Istrian olm

Scientific classification
- Kingdom: Animalia
- Phylum: Chordata
- Class: Amphibia
- Order: Urodela
- Family: Proteidae
- Genus: Proteus
- Species: P. ikae
- Binomial name: Proteus ikae Jelić, Dufresnes and Jablonski, 2026

= Istrian olm =

- Genus: Proteus
- Species: ikae
- Authority: Jelić, Dufresnes and Jablonski, 2026

Species of amphibian

The Istrian olm (Proteus ikae) is a species of the olm consisting of several populations found in the deep karst aquifers of the Istrian peninsula. Its lineage was the first among the olm to diverge, beginning around 16 million years ago. It was first described as an individual species by Dušan Jelić, Christophe Dufresnes and Daniel Jablonski in 2026. The Istrian olm population "substantially differs" from others in the genus, featuring an "elongated, narrow snout, limited gills, short tail as well as weakly spaced but longer limbs".

It is known to populate a total of six localities in Istria, and has been provisionally described as endangered according to criteria of the IUCN.

== Etymology ==
Proteus ikae was named after Ika, a deity of springs and water whose worship by the Histri and the Liburni is evidenced by inscriptions from the village of Plomin and city of Pula.

Information provided ▸
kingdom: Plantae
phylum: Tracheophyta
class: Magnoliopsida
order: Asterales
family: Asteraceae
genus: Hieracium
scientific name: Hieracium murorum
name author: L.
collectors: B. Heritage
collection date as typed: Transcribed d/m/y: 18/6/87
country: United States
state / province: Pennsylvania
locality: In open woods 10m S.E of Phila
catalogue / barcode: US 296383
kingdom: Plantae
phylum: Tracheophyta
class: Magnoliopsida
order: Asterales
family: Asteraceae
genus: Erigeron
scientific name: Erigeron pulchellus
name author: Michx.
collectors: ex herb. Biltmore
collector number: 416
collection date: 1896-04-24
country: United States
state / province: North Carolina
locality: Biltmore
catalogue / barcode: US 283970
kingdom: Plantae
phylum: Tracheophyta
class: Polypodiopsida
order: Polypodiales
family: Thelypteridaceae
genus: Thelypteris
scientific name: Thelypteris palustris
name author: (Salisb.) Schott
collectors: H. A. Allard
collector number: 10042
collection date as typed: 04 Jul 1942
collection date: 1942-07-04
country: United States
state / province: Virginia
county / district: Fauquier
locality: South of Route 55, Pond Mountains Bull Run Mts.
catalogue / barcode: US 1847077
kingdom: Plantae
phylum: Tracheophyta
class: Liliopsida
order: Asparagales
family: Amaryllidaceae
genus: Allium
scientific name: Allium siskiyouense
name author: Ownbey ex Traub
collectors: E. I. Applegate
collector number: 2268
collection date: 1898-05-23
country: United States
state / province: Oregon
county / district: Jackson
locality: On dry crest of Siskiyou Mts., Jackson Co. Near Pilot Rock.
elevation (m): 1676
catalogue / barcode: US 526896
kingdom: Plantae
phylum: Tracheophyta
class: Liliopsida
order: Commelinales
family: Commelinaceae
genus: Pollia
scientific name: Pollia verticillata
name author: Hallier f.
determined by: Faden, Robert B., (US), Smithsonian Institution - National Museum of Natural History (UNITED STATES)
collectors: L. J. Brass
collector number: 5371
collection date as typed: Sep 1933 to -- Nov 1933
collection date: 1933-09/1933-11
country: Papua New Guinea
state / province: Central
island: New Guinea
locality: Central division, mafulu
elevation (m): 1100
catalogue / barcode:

Tasks to complete ▸
a) Using the Istrian olm article, decide whether each statement agrees with it. Answer yes or no, and quote the deciding words of the article.
(i) The lineage of the Istrian olm began to diverge around 16 million years ago.
(ii) The Istrian olm is known from eight localities in Istria.
(iii) Proteus ikae was named after a deity of springs and water.
b) Answer these questions from the Istrian olm article.
(i) To which family does the Istrian olm belong?
(ii) In what year was it first described as an individual species?
(iii) Which village and which city have inscriptions evidencing the worship of Ika?
c) Rewrite the Istrian olm article between "The Istrian olm (Proteus" and "of the IUCN.", inclusive, replacing "endangered" with "vulnerable".

Answers ▸
a)
(i) Yes: "beginning around 16 million years ago"
(ii) No: "a total of six localities in Istria"
(iii) Yes: "named after Ika, a deity of springs and water"

b)
(i) Proteidae
(ii) 2026
(iii) The village of Plomin and the city of Pula

c)
The Istrian olm (Proteus ikae) is a species of the olm consisting of several populations found in the deep karst aquifers of the Istrian peninsula. Its lineage was the first among the olm to diverge, beginning around 16 million years ago. It was first described as an individual species by Dušan Jelić, Christophe Dufresnes and Daniel Jablonski in 2026. The Istrian olm population "substantially differs" from others in the genus, featuring an "elongated, narrow snout, limited gills, short tail as well as weakly spaced but longer limbs".

It is known to populate a total of six localities in Istria, and has been provisionally described as vulnerable according to criteria of the IUCN.